Car il y a quelques mois, la CAQ envisageait, de concert avec les principaux partis, de hausser le plafond des contributions électorales à 200 $. La veille du pavé dans la mare jeté par son patron, le ministre de l’Éducation, Bernard Drainville, — qui avait parrainé la dernière réforme de la Loi électorale, ayant abaissé ce seuil de 1000 $ à 100 $ —, avait même rappelé que son ancien gouvernement péquiste avait rejeté l’hypothèse d’éliminer complètement le financement populaire au profit d’un financement exclusivement public. « Pour faire en sorte que les citoyens puissent donner leur appui à une idée, à un parti », répétait-il encore la semaine dernière.
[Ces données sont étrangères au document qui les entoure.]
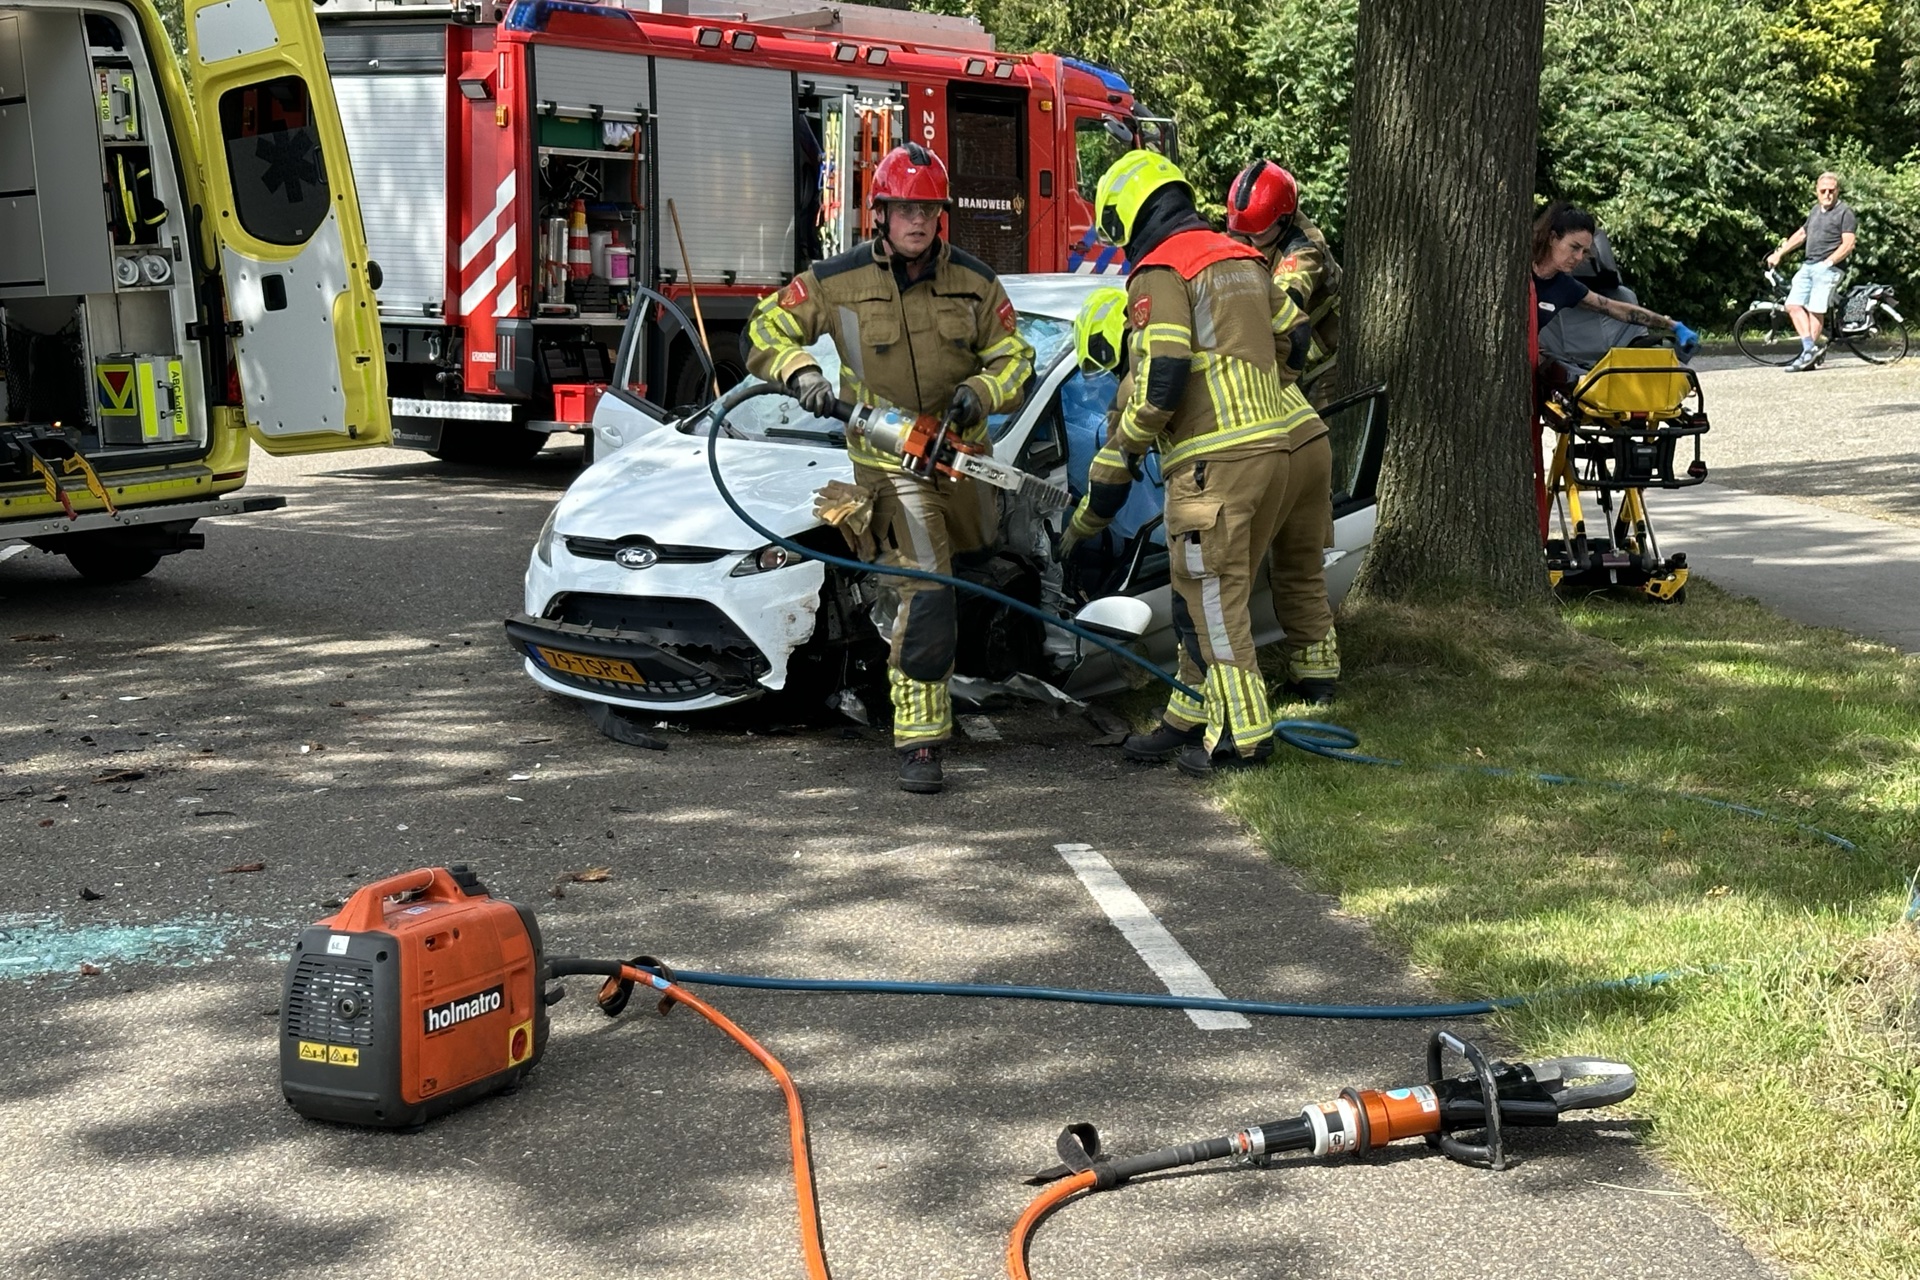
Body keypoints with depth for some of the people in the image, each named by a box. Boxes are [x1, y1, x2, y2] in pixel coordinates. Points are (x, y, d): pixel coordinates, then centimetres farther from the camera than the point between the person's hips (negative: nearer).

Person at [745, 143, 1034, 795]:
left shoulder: (973, 281, -1)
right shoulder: (837, 282, -8)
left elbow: (1014, 358, 4)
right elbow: (766, 328, 0)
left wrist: (982, 392, -17)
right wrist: (801, 373, -20)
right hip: (888, 458, -5)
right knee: (925, 595, -16)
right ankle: (919, 741, -13)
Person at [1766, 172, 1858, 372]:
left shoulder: (1845, 213, -3)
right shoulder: (1815, 210, 21)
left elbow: (1848, 243, -12)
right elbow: (1801, 234, 30)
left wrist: (1828, 261, -21)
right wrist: (1779, 254, 24)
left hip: (1827, 268, -8)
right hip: (1808, 265, 8)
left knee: (1815, 310, -9)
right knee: (1793, 305, -3)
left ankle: (1809, 355, -7)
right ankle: (1810, 348, -4)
La volte-face de son nouveau gouvernement s’est faite moins de 24 heures plus tard. Cette nécessaire participation citoyenne n’a pas soudainement disparu. Mais le désarroi du gouvernement caquiste de se défaire de ces histoires de sollicitations mal ciblées l’a visiblement supplantée.

Or, interdire tout financement populaire contreviendrait à la liberté d’expression et menacerait à l’avenir l’émergence de nouveaux partis politiques. Une telle révolution du système de financement politique québécois romprait surtout ce lien entre les électeurs et leur formation favorite, qui force ces dernières à tenir compte de l’opinion des premiers. L’évolution de l’humeur populaire, entre les cycles électoraux, perdrait en outre toute causalité sur les finances des partis, lesquels demeureraient entièrement tributaires des suffrages recueillis des années plus tôt. Les caisses électorales de partis politiques devraient au contraire refléter leur faveur populaire, puisque celle-ci, on le constate au Québec comme au fédéral, peut fluctuer rapidement.

Le contraire n’encouragerait en rien la participation citoyenne, laquelle accuse déjà un trop fort déclin. Le taux de participation électorale est en décroissance constante depuis 1976, lorsqu’un record de 85 % d’électeurs se sont exprimés. Lors des deux derniers scrutins, ce taux oscillait désormais autour de 66 %. Le militantisme au sein de formations politiques est également en régression, tout comme le nombre de donateurs les appuyant monétairement. 

La contre-proposition des péquistes et des solidaires, d’interdire toute activité de financement aux membres du Conseil des ministres, n’est quant à elle que fausse vertu. L’influence politique, insidieuse, ne se restreint pas à un tel cadre. Une tentative de collusion peut tout autant cibler un autre élu, un employé politique, ou même les membres d’un parti d’opposition en voie d’être porté au pouvoir.

Le financement étatique a été aboli au fédéral à simple majorité parlementaire par l’ancien gouvernement conservateur de Stephen Harper. Si les instances des partis politiques du Québec souhaitent revoir à nouveau les règles de financement électoral, qu’elles le fassent dans la concertation, de pair avec le Directeur général des élections. Et qu’elles s’y attellent en quête d’une plus grande participation citoyenne et d’un réel consensus, plutôt que dans l’espoir à coutre vue de remporter quelques manches dans l’arène partisane.